For most of her life Miriama Kamo has known of the damage stroke can wreak on a previously healthy mind and body, with her nana dying of a stroke in her 70s, her father at high risk of a stroke, and while pregnant the TV presenter had her own brush with high blood pressure.
Her family history was a major factor in the mother-of-two's decision to back next month's Stroke Foundation NZ Blood Pressure Check campaign.
Kamo, 42, first encountered stroke when she was only 10 when her grandmother, Sarah Thelma [Kui] Whaitiri, had one.
She said the toughest thing was seeing her "battle-axe" of a nana lose her ability to speak to the stroke.
"She was such a determined woman, so to not be able to speak for herself was a source of enormous frustration for her," she said. "What I noticed most of all was her frustration and her sadness at being affected in this way.
"From my perspective she was still my nana and I still adored her and nothing was different apart from the fact that she couldn't speak properly."
Then when Kamo was pregnant with her daughter, Te Rerehua, now 5, she herself was at risk of stroke, when she suffered high blood pressure.
The TV presenter said it was a little worrying at 39 weeks to have to go into hospital as a result of her blood pressure heading "off the charts".
But because she was aware of the signs to keep an eye out for, Kamo said she was able to get herself into the safest place possible.
Today it's her father, Raynol Kamo, 83, and his health that's always at the back of her mind.
"We are always quite wired to respond," she said. "I didn't know if we'd lose him, or if he came back, at what level he'd be coming back to us."
Her father is prone to regular transient ischemic attacks [TIA], which in layman's terms is a warning signal a stroke could be nigh.
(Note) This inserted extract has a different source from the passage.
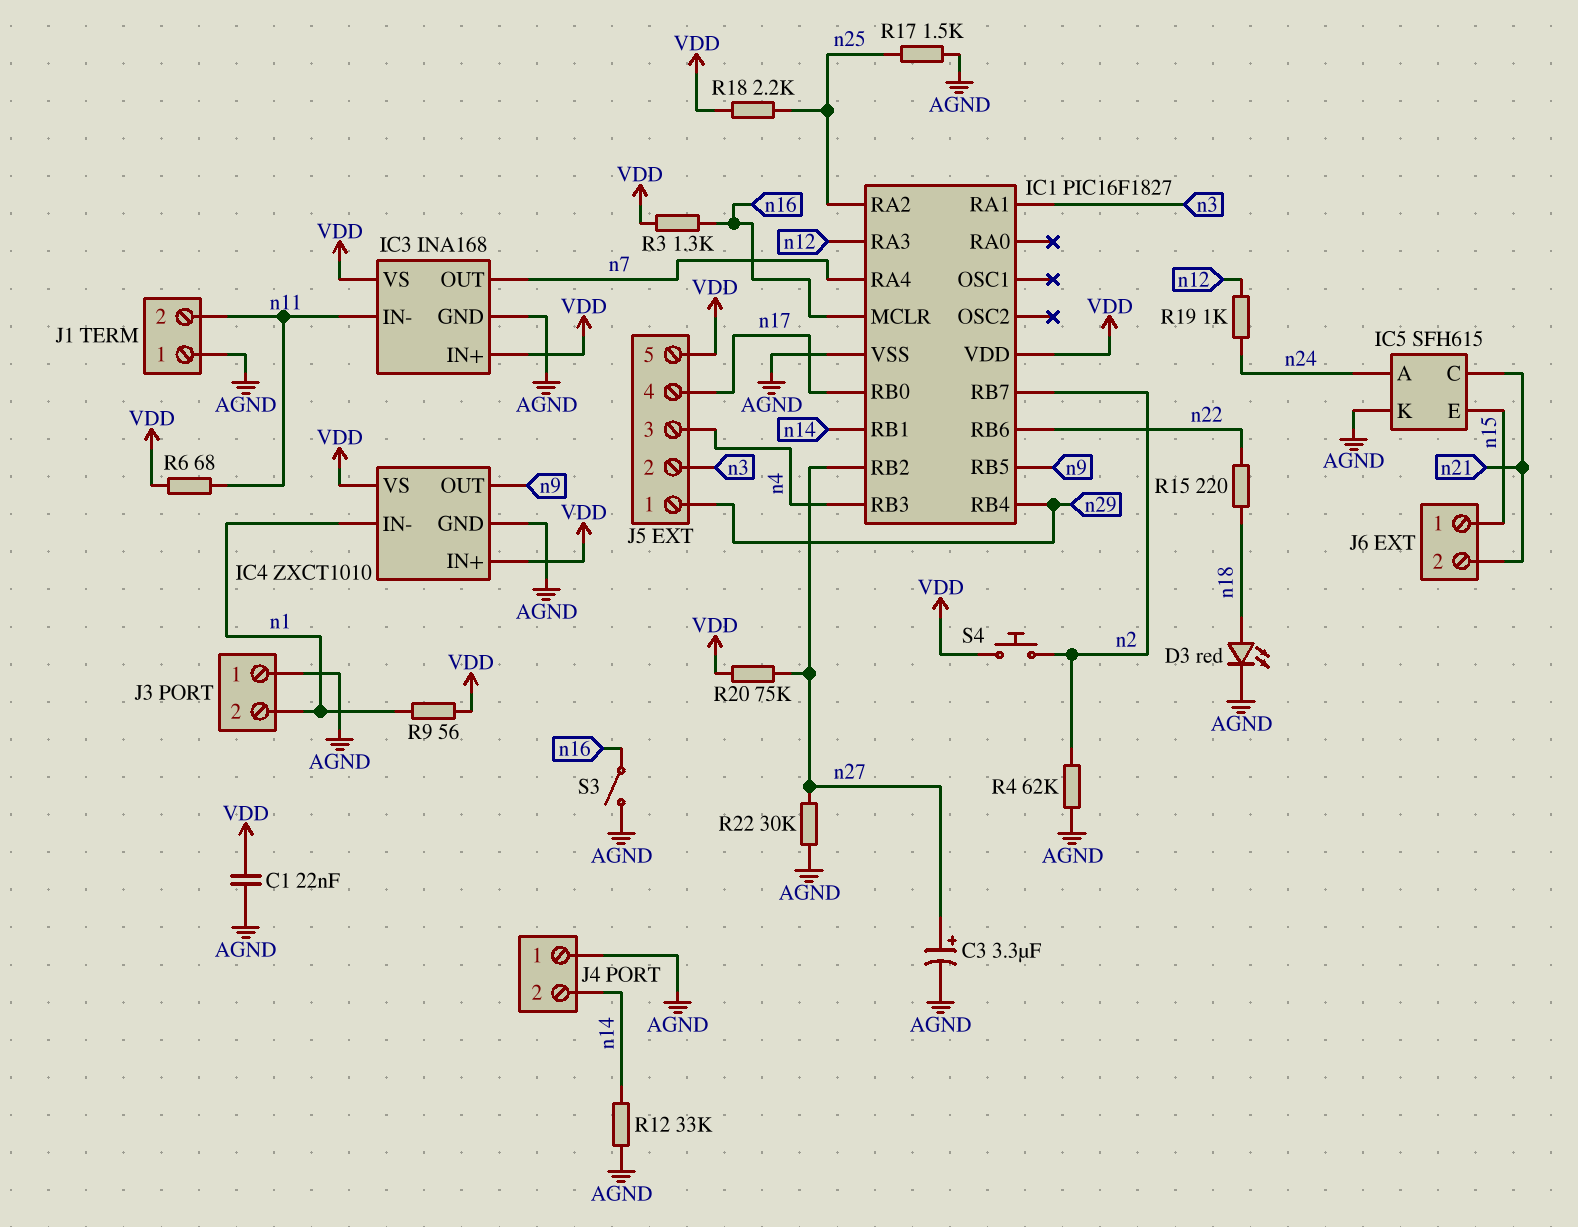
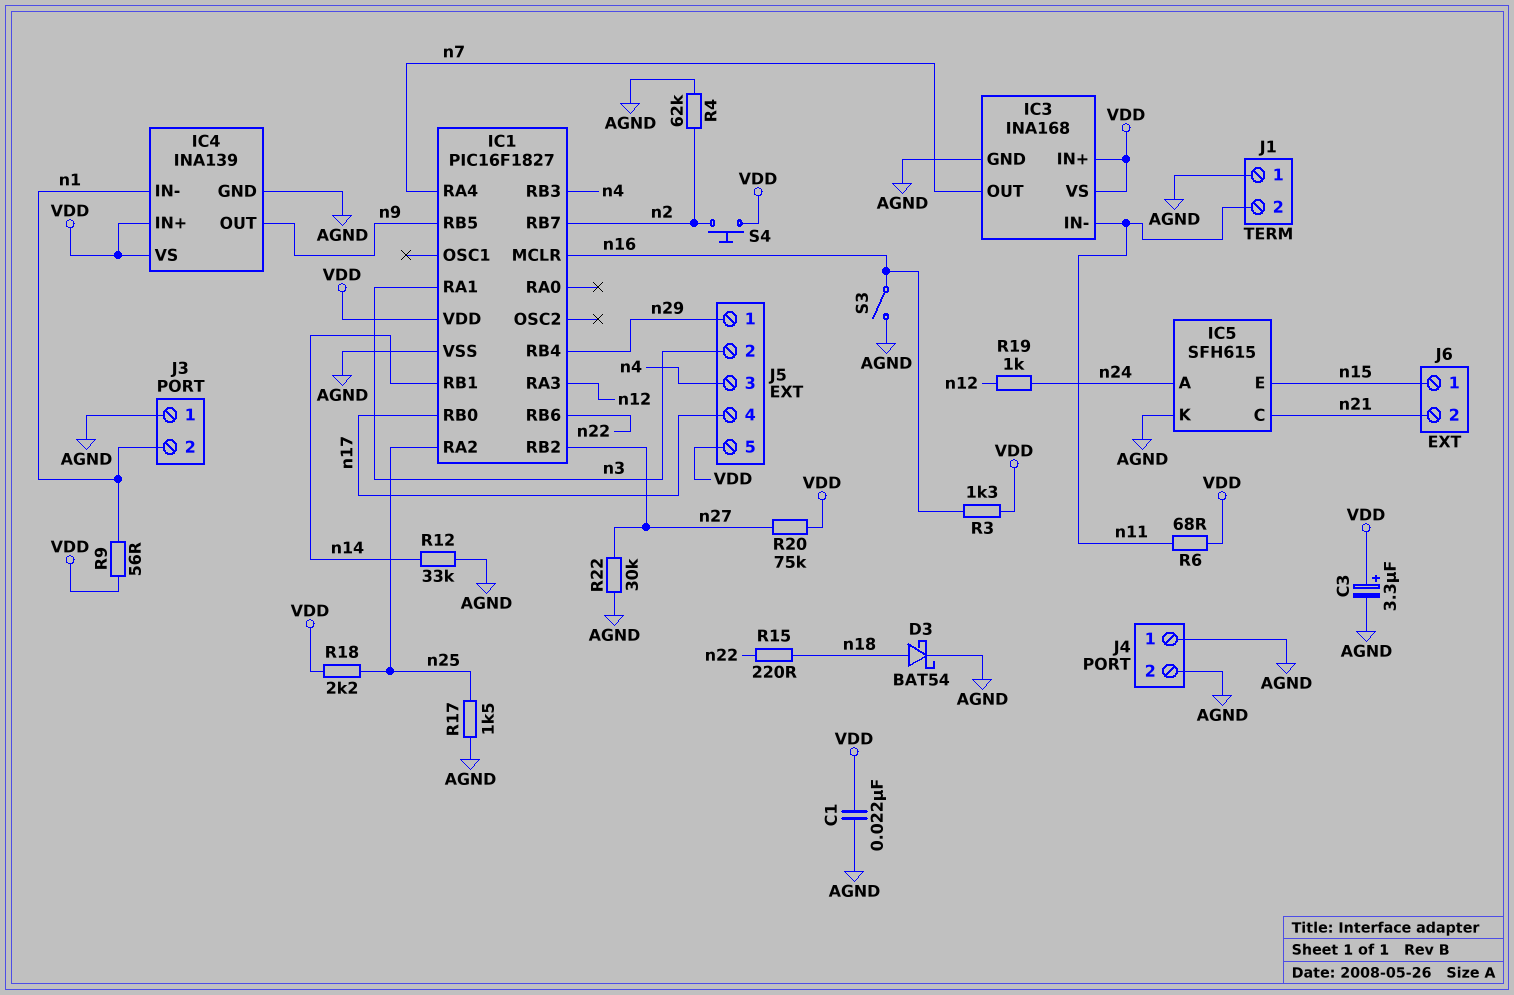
C3: 3.3uF (plus n27, minus AGND) -> 3.3uF (plus VDD, minus AGND)
D3: LED red (A n18, K AGND) -> schottky BAT54 (A n18, K AGND)
IC4: ZXCT1010 -> INA139
J4 pin 2: n14 -> AGND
Caused by a clot, the TIA differs from a stroke in that the clot occurs quickly and lasts a relatively short time, and usually causes no permanent injury to the brain.
Kamo said over the last few years there'd been several signs a TIA might have occurred; her dad could get absent-minded occasionally, sometimes his speech would get a bit muddled and at least once he collapsed completely.
"Thank god, he came back absolutely fine and we've been so incredibly lucky that every time he's had a TIA or a health issue he's come back to health and we've got our dad back."
She was very proud of her father at how he handled his health issues.
"He stopped a lifetime's habit of smoking, he walks daily, he watches his diet, he goes to social groups...he takes buses, he's a determined and independent man and I reckon it's his attitude that has seen him come so far."
Kamo was now urging Kiwis to do their bit to be aware of their own blood pressure and risk of having a stroke.
She encouraged people to get their blood pressure checked regularly and if ever concerned to get help fast - as time was of the essence in reducing any long-term damage.
As part of the Stroke Foundation drive on October 1, Kiwis will be able to get their blood pressure checked, for free, at one of the roughly 200 venues around the country.
Health promotion manager at the foundation, Julia Rout, said it was all about encouraging Kiwis to get their blood pressure checked regularly, "just like they check oil in their car".
"It's a silent killer, as it often has no signs or symptoms: sometimes stroke is the first symptom."
Rout said people should get their blood pressure checked at least every six months to a year.
"It's so painless and easy, there's no blood or needles or anything, it's so quick but it could save your life."
Rout said there were a number of things people could do to keep their blood pressure down including maintaining a healthy diet, reducing salt and alcohol intake and exercising regularly.
"We don't want to be the fun police," she said. "But the reality is stroke is not fun."
Big NZ Blood Pressure Check
• October 1
• Get your blood pressure checked at most Pak'n Save and New World supermarkets
Full list of places to get checked
About your blood pressure
• BP is the pressure on blood vessel walls as blood travels around the body
• Standard range is around 120/80: High blood pressure is classed as over 140/90
• The higher number is the systolic pressure, measured as your heart pumps
• The lower number is the diastolic pressure, measured as your heart rests between pumps
• To lower your blood pressure, eat a healthy diet, eat less salt, don't smoke, get active and keep your alcohol intake low.